Here, “Khan alleges that particular Coinbase conduct in
operating its online cryptocurrency exchange constitutes a deceptive business
practice that is likely to deceive or confuse the public; he alleges this
unlawful conduct is ongoing; and he seeks injunctive relief solely to prohibit
Coinbase from continuing to violate the statutes in this manner.” That was
enough to establish the public nature of the relief Khan sought, and how that
relief would benefit the general public if he is able to establish his claim. “[A]
complaint to enjoin future violations of California’s consumer protection laws
seeks public injunctive relief when the relief sought is not limited to the
plaintiff or a defined group, but is oriented to and for the benefit of the
public at large.” Here, Khan sought
relief against practices that allegedly mislead members of the public who seek
to buy, sell, or convert digital currency on Coinbase’s platform.
Thus, the waiver was invalid, even if included in an
arbitration agreement; arbitration is on an equal footing with other contracts,
but the FAA’s savings clause permits courts to declare arbitration agreements
unenforceable “ ‘ “upon such grounds as exist at law or in equity for the
revocation of any contract.” ’ ” “The principle that a law established for a
public purpose cannot be contravened by private agreement is a generally
applicable contract defense, not a defense that applies only to arbitration or
that derives its meaning from the fact an arbitration agreement is at issue.”
Coinbase contended that the relief sought in the complaint was
private because Khan sought to compel Coinbase to make additional disclosures
to existing customers, and thus challenged conduct that is not directed at the
public.
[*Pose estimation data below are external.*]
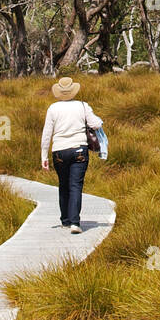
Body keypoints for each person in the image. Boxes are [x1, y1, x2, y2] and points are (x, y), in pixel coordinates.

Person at [40, 76, 103, 234]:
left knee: (63, 185)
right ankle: (75, 223)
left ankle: (65, 220)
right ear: (73, 91)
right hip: (79, 150)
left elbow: (47, 134)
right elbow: (96, 124)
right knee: (76, 185)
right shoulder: (82, 106)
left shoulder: (53, 108)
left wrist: (44, 156)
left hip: (59, 152)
But the complaint didn’t seek an order compelling Coinbase to make any
disclosures specifically to Khan or any defined group of individuals.
Coinbase responded that the injunction Khan seeks couldn’t
possibly benefit the public because only existing Coinbase customers could
access the platform on which the allegedly unlawful conduct occurs. But the
court wasn’t willing to allow Coinbase to “insulate itself from a public
injunction simply by requiring a consumer to create a user account before
engaging with Coinbase and its platform. In our view, the unlawful business
practice that Khan describes and seeks to enjoin affects the general public
because any member of the public may access and elect to use Coinbase’s online
platform.” The user account requirement was “simply the online equivalent of
driving to, parking at, and walking into a brick-and-mortar store,” “the
threshold a potential customer must cross before transacting business with
Coinbase.” Coinbase did not “demonstrate that it restricts access to its
services in a meaningful way,” or that “any member of the public cannot simply
create credentials and access Coinbase’s services.” “[W]e would surely say that
an injunction preventing a grocery store from advertising one price in the
grocery aisle, while charging a higher price at the register, was a public
injunction even though it protected only customers who entered the store to buy
groceries.”
Coinbase argued that the threshold of establishing a user
account was materially different from walking into a store because signing up
for a user account requires a potential customer to sign a contract agreeing to
arbitrate claims, “but of course no agreement to arbitrate a claim seeking
public injunctive relief is enforceable, so we do not see this difference as
dispositive.”
In addition, conduct directed at a defendant’s customers can
at least sometimes support a request for public injunctive relief. “When the
primary purpose of an injunction is to prohibit an ongoing violation of
consumer protection laws, the relief sought is usually public relief because
the benefit to the plaintiff or a group of similarly situated individuals is
not materially different from the benefit that inures to the broader public.” Here,
Khan wasn’t seeking a specific change to Coinbase’s platform that would benefit
him alone, or existing account holders alone, but not members of the public who
become future users of the Coinbase platform. An injunction can both benefit a business’s
existing customers and also benefit the public generally.